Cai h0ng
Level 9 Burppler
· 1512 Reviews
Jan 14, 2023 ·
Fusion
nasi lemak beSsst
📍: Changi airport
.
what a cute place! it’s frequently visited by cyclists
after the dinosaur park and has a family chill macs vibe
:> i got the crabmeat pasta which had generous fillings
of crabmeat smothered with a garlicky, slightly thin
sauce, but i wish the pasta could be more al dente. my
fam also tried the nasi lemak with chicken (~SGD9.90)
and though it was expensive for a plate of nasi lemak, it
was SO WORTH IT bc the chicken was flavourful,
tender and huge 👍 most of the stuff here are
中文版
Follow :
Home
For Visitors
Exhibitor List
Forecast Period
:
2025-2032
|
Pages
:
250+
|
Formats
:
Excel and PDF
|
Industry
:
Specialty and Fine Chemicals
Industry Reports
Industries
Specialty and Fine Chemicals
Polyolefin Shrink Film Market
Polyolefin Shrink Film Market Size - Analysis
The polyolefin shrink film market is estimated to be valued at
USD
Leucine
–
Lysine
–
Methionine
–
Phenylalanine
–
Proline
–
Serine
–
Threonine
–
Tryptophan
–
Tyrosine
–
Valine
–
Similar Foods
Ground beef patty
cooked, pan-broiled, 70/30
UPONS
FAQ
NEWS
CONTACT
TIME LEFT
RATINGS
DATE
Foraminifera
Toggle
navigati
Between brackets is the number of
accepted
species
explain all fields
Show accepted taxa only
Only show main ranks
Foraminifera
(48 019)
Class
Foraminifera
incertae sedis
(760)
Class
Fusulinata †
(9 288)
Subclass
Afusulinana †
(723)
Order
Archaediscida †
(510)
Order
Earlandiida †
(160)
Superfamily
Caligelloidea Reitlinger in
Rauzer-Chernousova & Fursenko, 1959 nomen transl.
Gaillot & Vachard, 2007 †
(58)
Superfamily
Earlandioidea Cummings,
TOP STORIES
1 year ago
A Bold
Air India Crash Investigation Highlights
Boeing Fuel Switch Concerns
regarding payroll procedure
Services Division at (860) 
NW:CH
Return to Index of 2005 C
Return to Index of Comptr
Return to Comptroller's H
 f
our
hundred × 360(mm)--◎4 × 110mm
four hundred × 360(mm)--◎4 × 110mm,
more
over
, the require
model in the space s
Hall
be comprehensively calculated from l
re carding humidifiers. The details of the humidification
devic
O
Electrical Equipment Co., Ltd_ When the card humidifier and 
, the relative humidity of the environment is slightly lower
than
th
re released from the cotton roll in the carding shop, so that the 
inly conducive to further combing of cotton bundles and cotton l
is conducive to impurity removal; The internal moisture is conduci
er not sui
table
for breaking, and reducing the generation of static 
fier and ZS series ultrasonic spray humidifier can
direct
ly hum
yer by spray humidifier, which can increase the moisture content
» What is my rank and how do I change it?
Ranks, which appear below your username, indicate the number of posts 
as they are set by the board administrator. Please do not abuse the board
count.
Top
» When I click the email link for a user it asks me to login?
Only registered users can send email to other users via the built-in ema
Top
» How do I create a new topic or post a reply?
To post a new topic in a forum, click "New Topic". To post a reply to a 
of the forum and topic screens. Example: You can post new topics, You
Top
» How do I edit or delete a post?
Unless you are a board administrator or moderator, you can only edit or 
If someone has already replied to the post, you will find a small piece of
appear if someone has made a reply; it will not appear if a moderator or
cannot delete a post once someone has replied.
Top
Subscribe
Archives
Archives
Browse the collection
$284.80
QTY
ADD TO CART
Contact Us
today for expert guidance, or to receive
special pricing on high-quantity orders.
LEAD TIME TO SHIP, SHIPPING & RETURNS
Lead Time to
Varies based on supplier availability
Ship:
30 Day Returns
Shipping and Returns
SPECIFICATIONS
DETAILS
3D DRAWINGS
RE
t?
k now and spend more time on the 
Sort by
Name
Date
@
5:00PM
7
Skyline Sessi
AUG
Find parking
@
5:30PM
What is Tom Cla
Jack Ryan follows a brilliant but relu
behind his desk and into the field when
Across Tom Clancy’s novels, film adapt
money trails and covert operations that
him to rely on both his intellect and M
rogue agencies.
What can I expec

___

> [Work instructions]:
Everything from the line containing "Varies based on supplier availability" through the end of the entries above should be retyped exactly, and nothing else.

> [Written response]:
Varies based on supplier availability
Ship:
30 Day Returns
Shipping and Returns
SPECIFICATIONS
DETAILS
3D DRAWINGS
RE
t?
k now and spend more time on the 
Sort by
Name
Date
@
5:00PM
7
Skyline Sessi
AUG
Find parking
@
5:30PM
What is Tom Cla
Jack Ryan follows a brilliant but relu
behind his desk and into the field when
Across Tom Clancy’s novels, film adapt
money trails and covert operations that
him to rely on both his intellect and M
rogue agencies.
What can I expec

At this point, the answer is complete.